WROBLEWSKI, Anton1, SCHUETH, Jon2, BASSO, Mercedes3, CONNELY, Melissa4, JOHNSON, Kelly5, KREJCI, Matthew2 and MORRIS, Emma6, (1)Geology and Geophysics, University of Utah, 15 S 1460 E, Salt Lake City, UT 84112, (2)Geology, University of Nebraska Omaha, 6001 Dodge Street, Durham Science Center, Omaha, NE 68182-0199, (3)Geology, University of Nebraska Omaha, 14004 Manderson Plaza, APT 304, OMAHA, NE 68164, (4)Casper, WY 82601, (5)Geography/Geology, University of Nebraska Omaha, 13636 W Street, Omaha, NE 68134, (6)Geology and Geophysics, University of Utah, 1842 FM 949, Alleyton, TX 78935

Ichnology, sedimentology, and architecture of the regressive, Oxfordian Windy Hill Sandstone (WH) and Upper Sundance Formation (USF) were documented along a 460 km proximal-distal transect from northern Colorado (NC) to northern Wyoming. In NC, floodplain deposits of the Morrison Fm accumulated unconformably upon eolian dunes of the Pine Butte Member of the Sundance Fm (SF). In SE Wyoming, the WH is composed of rounded, very fine, SiO2-dominated sandstone containing a Pteraichnus Ichnofacies unconformably overlies offshore to lower shoreface deposits of the Redwater Shale Member (RS) of the SF. This association represents intertidal flats that accumulated on the J-5 unconformity and records > 15 m of sea level fall driven by a forced regression. In the Wind River and Bighorn (BHB) basins, the USF is characterized by meter-scale, bioclastic macroforms overlying burrowed, glauconitic, very fine-grained sandstone or scoured into the underlying RS. Down-current-directed foresets and master surfaces, coarsening-upward motifs, and lack of lateral accretion surfaces in many of these bodies are characteristic of compound tidal dunes rather than tidal bars. Scours within the macroforms contain planar-tabular bedded bioclastic dunes directed to the north (basinward) or south (landward).
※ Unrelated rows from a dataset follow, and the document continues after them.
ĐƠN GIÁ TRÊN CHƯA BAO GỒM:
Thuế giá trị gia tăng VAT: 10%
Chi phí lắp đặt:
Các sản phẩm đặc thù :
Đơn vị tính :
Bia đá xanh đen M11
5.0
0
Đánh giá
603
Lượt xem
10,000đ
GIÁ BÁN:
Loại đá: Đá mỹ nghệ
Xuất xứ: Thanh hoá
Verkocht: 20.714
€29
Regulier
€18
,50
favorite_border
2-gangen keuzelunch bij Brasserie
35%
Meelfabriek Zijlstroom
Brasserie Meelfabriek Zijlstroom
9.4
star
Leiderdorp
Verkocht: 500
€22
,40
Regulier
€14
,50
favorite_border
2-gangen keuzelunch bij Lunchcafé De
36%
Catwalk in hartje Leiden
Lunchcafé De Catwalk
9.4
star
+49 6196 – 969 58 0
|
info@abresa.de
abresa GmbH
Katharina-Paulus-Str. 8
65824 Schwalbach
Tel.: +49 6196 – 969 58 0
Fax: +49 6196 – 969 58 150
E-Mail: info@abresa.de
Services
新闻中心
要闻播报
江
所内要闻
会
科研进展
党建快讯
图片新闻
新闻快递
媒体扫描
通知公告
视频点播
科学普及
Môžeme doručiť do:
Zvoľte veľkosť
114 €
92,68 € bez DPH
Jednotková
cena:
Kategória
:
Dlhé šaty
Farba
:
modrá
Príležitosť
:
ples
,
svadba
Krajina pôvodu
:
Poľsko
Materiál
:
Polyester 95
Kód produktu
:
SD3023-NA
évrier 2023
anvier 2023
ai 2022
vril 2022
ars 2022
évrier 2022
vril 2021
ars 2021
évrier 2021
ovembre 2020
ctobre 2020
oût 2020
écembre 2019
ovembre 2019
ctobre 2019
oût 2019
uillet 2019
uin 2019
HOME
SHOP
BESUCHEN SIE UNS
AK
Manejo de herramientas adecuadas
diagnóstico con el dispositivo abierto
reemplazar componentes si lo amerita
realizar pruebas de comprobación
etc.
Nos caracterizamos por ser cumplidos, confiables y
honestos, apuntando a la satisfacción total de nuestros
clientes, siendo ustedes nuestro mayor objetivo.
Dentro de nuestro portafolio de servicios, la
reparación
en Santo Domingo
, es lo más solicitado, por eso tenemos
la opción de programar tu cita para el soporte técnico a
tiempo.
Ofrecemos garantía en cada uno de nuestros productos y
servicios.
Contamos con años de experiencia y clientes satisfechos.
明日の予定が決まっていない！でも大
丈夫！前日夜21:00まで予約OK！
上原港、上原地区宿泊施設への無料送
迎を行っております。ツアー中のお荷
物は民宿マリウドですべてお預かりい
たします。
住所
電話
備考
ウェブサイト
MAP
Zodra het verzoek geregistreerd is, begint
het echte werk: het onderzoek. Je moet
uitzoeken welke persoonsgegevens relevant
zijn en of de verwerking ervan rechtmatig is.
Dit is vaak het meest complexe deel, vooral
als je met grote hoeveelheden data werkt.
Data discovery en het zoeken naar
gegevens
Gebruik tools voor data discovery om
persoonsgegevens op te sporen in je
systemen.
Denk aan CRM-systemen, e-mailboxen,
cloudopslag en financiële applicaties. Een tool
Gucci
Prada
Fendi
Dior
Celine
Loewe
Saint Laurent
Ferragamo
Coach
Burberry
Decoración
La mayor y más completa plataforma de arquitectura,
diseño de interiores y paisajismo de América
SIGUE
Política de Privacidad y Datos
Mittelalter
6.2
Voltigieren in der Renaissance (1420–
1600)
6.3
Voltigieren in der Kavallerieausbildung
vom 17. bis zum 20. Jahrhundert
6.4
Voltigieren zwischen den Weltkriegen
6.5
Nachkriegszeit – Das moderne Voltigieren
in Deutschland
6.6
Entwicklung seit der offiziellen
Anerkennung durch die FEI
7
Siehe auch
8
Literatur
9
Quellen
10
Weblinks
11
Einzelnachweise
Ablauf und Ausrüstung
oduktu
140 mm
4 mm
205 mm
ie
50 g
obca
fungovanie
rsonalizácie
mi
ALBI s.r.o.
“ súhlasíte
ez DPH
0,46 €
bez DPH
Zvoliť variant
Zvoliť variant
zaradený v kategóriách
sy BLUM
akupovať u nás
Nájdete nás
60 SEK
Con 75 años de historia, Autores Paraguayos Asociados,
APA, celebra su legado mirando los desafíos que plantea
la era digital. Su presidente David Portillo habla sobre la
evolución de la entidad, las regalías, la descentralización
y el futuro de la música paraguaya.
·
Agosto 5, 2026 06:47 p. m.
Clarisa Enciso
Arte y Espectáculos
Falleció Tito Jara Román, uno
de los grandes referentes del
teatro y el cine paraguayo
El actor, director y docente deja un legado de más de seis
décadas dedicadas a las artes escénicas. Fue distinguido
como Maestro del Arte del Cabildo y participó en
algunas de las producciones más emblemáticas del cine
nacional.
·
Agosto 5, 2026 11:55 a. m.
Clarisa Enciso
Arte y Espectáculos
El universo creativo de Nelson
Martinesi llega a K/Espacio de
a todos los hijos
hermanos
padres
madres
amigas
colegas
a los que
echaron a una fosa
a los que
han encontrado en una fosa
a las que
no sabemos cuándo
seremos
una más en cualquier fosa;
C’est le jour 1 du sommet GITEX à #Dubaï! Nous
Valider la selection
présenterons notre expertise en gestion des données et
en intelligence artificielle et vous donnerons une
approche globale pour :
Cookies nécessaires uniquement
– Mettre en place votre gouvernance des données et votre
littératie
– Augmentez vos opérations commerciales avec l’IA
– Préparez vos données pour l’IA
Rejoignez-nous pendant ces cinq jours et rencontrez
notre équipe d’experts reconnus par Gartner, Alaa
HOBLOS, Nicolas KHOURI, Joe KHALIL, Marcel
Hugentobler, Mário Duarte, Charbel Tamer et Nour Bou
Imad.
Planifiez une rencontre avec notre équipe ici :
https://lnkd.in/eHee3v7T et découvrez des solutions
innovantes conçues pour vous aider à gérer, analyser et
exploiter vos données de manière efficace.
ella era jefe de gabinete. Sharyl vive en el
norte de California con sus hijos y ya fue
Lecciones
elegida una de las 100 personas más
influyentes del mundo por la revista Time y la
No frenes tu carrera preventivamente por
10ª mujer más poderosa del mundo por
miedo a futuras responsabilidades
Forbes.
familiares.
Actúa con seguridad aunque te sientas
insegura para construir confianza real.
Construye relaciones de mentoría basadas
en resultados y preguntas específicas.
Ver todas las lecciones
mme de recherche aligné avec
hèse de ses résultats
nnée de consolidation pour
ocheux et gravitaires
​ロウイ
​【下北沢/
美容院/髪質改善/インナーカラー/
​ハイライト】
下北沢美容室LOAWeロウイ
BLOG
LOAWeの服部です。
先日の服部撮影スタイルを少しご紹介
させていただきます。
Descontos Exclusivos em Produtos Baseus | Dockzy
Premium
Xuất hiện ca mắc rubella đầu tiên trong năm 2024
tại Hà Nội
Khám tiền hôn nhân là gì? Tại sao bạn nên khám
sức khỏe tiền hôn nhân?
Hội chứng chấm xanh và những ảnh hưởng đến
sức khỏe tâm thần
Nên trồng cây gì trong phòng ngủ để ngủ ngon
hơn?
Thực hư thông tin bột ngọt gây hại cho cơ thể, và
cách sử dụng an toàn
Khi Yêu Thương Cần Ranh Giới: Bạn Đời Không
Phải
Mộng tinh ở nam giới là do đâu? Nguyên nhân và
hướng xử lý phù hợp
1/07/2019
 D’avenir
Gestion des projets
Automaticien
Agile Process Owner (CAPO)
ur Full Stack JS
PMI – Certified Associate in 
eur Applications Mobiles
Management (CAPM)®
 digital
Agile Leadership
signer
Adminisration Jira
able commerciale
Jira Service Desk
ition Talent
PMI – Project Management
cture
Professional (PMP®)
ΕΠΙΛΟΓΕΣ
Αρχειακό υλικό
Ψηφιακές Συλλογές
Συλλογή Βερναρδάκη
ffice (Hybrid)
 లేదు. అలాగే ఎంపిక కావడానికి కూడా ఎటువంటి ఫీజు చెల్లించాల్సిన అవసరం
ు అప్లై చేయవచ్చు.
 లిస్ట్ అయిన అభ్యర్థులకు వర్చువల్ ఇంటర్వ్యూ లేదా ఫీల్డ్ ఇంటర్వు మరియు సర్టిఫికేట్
This part of the USF accumulated in a subtidal region of the basin with low rates of clastic input, a nearby source of shell material, and high tidal energy. In the northernmost outcrops at Red Gulch, rip-up clasts of sandstone identical in lithology to parasequences in the underlying RS are preserved in landward- and laterally-accreting tidal inlet deposits composed almost entirely of shell and shell fragments. This suggests that the underlying sand was lithified prior to inlet incision and supports interpretation of the J-5 Unconformity as an unconformity in the BHB. Compound dunes and tidal inlet fills host low-diversity, low-abundance ichnofossil assemblages including diminutive Ophiomorpha. A new depositional model for the WH and USF recognizes that while a forced regression was the dominant control on accumulation, local variables like paleobathymetry and availability of clastic and carbonate material were important influences on facies distribution, stacking, and clastic vs. carbonate lithology.